Problem Getting News That Matters To Me
My wife and I were in San Luis Obispo June 23 on vacation. That evening our room lights dimmed, a brown out. A while later we lost power. My wife looked out the window and reported not seeing any lights. After finding two LED flashlights I pulled out my hand held ham radio and turned to one of the local repeaters. (146.670 MHz). It took a while but within, I would guess fifteen minutes, we got a pretty clear picture that this was a very large outage. Ham radio operators were reporting whether they had power or not. One mobile operator reported at which freeway off ramp he determined the outage began going south on HWY 101. We made a list of dark cities on a pad of paper and realized how extensive the outage was.
It seemed to take a while before there seemed to have an operator take charge. My main criticism is this: I never heard any summary of what was reported by the control operator. I think we need to be aware that media and some of the general public may listen to our communications.
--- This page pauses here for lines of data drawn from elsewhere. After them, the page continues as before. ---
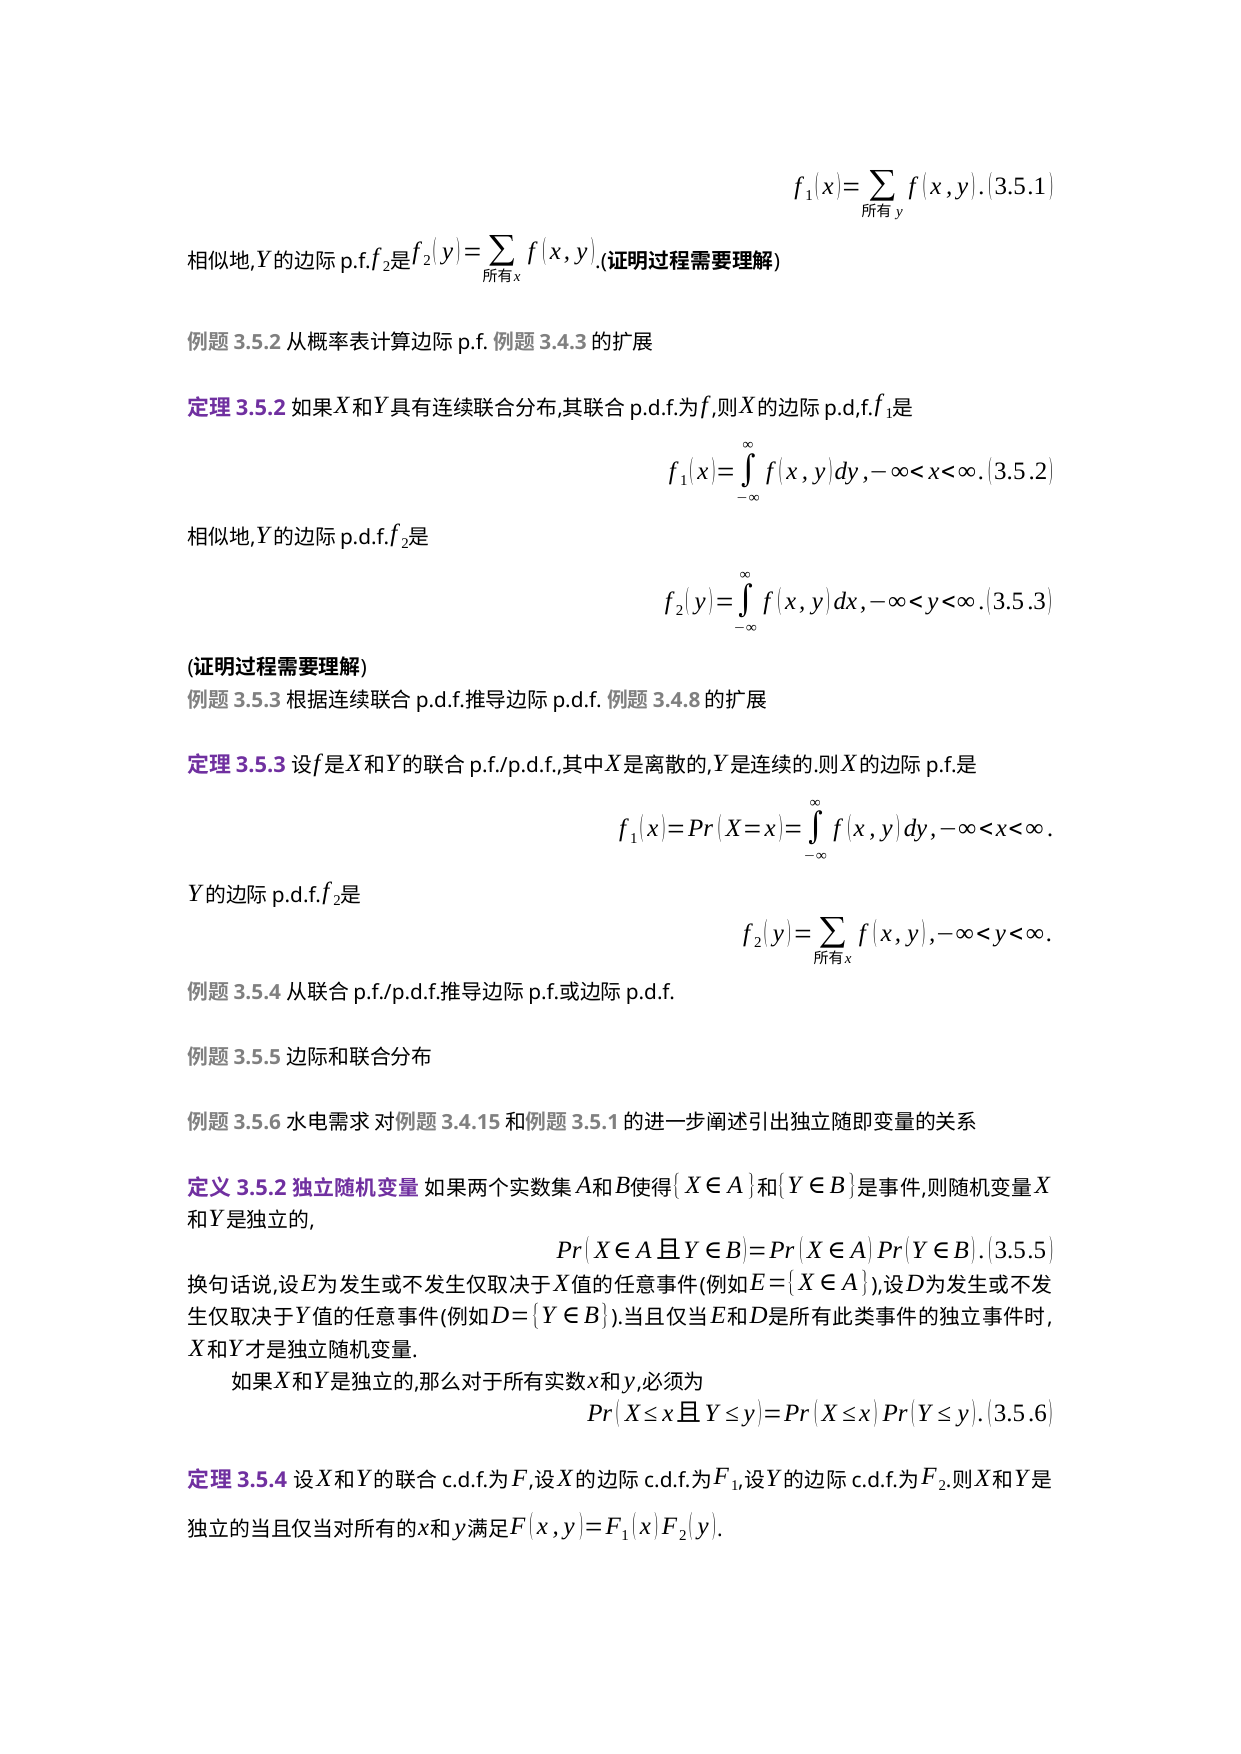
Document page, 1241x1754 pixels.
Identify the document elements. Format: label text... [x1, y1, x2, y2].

text 定理3.5.4 设和的联合c.d.f.为,设的边际c.d.f.为,设的边际c.d.f.为.则和是独立的当且仅当对所有的和满足. [187, 1462, 1053, 1559]
text 如果和是独立的,那么对于所有实数和,必须为 [187, 1364, 1053, 1397]
text 例题3.5.5 边际和联合分布 [187, 1039, 1053, 1072]
text 定理3.5.3 设是和的联合p.f./p.d.f.,其中是离散的,是连续的.则的边际p.f.是 [187, 747, 1053, 779]
text 例题3.5.6 水电需求 对例题3.4.15和例题3.5.1的进一步阐述引出独立随即变量的关系 [187, 1104, 1053, 1137]
text 定理3.5.2 如果和具有连续联合分布,其联合p.d.f.为,则的边际p.d,f.是 [187, 389, 1053, 422]
text 定义3.5.2 独立随机变量 如果两个实数集和使得和是事件,则随机变量和是独立的, [187, 1169, 1053, 1234]
text 换句话说,设为发生或不发生仅取决于值的任意事件(例如),设为发生或不发生仅取决于值的任意事件(例如).当且仅当和是所有此类事件的独立事件时,和才是独立随机变量. [187, 1267, 1053, 1364]
text 相似地,的边际p.d.f.是 [187, 519, 1053, 552]
text 的边际p.d.f.是 [187, 877, 1053, 909]
text (证明过程需要理解) [187, 649, 1053, 682]
text 例题3.5.4 从联合p.f./p.d.f.推导边际p.f.或边际p.d.f. [187, 974, 1053, 1007]
text 例题3.5.3 根据连续联合p.d.f.推导边际p.d.f. 例题3.4.8的扩展 [187, 682, 1053, 714]
text 例题3.5.2 从概率表计算边际p.f. 例题3.4.3的扩展 [187, 324, 1053, 357]
text 相似地,的边际p.f.是.(证明过程需要理解) [187, 227, 1053, 292]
Next morning at breakfast at Apple Farm Restaurant, I gave the complementary newspaper found outside our hotel room to my wife while I used my smart cell phone to read newspapers in California. The San Luis Obispo newspaper, The Tribune, had by a mile, the best information. All other papers were deficient or failed to carry the story. I then realized that no major California paper had a California section. You either have local or national news, both ends and no middle.